El entusiasmo fue justificado no sólo por la lograda reposición de la puesta de David Alden sino por la extraordinariamente expresiva y controlada dirección orquestal de Jakub Hrůša, un checo de cuarenta años que hasta pareció superar la antológica interpretación de Andris Nelsons en 2018. Hrůša penetró en la partitura con una intensidad exenta de esos entusiasmos o arrebatos que tantas veces malogran muchas interpretaciones wagnerianas. Sus tiempos fueron a la vez moderados y asertivos, y con ello creó una atmósfera lo suficientemente oxigenada para ensayar palpitantes variaciones de fraseo, una riquísima paleta cromática y un progreso a las culminaciones corales graduado con asombroso control de dinámicas. Y tanto el coro como la orquesta le respondieron como para lograr una irresistible mezcla de coherencia e intensidad.
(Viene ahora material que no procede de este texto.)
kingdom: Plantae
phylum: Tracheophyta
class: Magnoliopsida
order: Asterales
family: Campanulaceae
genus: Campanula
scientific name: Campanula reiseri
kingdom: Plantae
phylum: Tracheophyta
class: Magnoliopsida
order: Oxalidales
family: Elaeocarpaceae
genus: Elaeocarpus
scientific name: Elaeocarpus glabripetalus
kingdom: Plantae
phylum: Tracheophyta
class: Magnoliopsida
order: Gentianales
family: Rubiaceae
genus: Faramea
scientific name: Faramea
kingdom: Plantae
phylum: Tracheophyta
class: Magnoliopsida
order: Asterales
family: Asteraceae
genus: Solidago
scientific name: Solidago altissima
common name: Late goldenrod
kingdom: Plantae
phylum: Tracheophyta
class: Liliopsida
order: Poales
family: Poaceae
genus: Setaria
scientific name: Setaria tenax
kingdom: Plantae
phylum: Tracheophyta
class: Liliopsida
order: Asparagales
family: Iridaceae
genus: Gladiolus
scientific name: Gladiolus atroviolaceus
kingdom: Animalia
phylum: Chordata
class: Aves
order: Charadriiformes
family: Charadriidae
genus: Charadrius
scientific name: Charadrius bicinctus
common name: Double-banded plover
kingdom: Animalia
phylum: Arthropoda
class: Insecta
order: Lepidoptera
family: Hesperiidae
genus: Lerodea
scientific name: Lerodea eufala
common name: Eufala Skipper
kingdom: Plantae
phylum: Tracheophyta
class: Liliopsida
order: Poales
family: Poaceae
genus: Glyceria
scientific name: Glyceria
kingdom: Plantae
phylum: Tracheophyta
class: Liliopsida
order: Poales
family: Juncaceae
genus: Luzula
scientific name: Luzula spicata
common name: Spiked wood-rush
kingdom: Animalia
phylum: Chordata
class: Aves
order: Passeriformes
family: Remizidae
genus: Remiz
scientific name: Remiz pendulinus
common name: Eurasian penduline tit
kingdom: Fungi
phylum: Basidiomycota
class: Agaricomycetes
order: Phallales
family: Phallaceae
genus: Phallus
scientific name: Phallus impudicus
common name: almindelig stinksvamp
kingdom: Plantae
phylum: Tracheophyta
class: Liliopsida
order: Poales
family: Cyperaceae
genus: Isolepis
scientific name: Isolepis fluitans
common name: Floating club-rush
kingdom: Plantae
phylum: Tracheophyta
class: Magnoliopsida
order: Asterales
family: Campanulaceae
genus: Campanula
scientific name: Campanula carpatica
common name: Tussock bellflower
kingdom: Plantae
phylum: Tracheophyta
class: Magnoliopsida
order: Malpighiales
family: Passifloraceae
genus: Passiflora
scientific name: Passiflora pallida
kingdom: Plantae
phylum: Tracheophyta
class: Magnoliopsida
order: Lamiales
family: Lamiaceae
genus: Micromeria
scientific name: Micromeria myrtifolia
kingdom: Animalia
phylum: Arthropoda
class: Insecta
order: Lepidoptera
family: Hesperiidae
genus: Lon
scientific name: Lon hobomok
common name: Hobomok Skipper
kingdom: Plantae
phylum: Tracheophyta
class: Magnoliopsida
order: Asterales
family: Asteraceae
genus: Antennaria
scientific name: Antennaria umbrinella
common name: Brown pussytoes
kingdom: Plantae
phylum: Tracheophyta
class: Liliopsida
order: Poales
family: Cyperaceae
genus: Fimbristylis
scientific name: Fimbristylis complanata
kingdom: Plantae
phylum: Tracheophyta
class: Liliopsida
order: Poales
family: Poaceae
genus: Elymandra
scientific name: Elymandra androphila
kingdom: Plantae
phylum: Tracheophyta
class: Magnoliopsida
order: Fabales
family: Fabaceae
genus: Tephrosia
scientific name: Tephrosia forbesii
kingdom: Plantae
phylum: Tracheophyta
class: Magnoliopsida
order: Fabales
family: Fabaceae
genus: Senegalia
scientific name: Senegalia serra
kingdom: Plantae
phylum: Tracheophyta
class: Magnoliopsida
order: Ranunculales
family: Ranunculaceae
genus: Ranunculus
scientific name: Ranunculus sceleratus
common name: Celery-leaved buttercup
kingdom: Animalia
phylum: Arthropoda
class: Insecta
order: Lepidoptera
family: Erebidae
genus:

La regie, estrenada por Alden en
el 2018 y comentada en Mundoclasico.com, respondió con éxito a ese
desafío crucial para cualquier puesta consistente en afianzarse en reposiciones
dentro de una vida que debe ser tan efímera como cualquier expresión de arte
escénico. Decididamente, esta escenografía que tan eficazmente pega con su
intensidad de contraste entre ese sombrío patio de galerías
expresionistamente deformadas y la blancura de un monumento al cisne estilo
Albert Speer, podrá resistir, digamos, dos reposiciones mas, con aportes de
vitalidad necesarios para cada una de ellas. Porque, sí, a las reposiciones hay
que inyectarles adrenalina y cambio hasta que no den más, y cuando no dan más
hay que deshacerse de ellas como de un trapo viejo.
El contraste entre una realidad de oscuro militarismo y la engañosa estética de ese granito blanco con la mítica falsedad del cisne al tope fue en este caso subrayado por una violenta soldadesca a quién un heraldo mutilado imparte órdenes tramadas por un estado mayor de nobles y milicos que rodea a un rey ingenuo y blanduzco. Que el Heraldo manda más que Enrique fue aquí proyectado en la portentosa dicción y mordente del primero en la voz de Derek Welton. Y la debilidad de Enrique fue encarnada por un Gábor Bretz bien fraseado pero que no llegó a asentarse como su antecesor Georg Zeppenfeld en el único momento de verdadera autoridad que le permite Wagner, a saber, su invocación al “Dios todopoderoso” antes del duelo.
Fue un duelo para el cual, en un logrado toque de comicidad, vemos a Telramund preparándose imitando furtivamente pases de espada. Craig Colclough interpretó este villano a medias con una emisión que a veces pedía mayor fuerza, pero con nitidez y expresión de fraseo. Y sin ser estentóreo, a diferencia de los tres restantes caracteres principales.
Jennifer Davis, que tanto había lucido un timbre cálido y bien impostado en el 2018 ahora rebasa con una voz difícil de controlar en su inevitable progreso del registro lírico al dramático, segura en la colocación de notas altas, pero inestable en el pasaje del medio al agudo. Y estridente.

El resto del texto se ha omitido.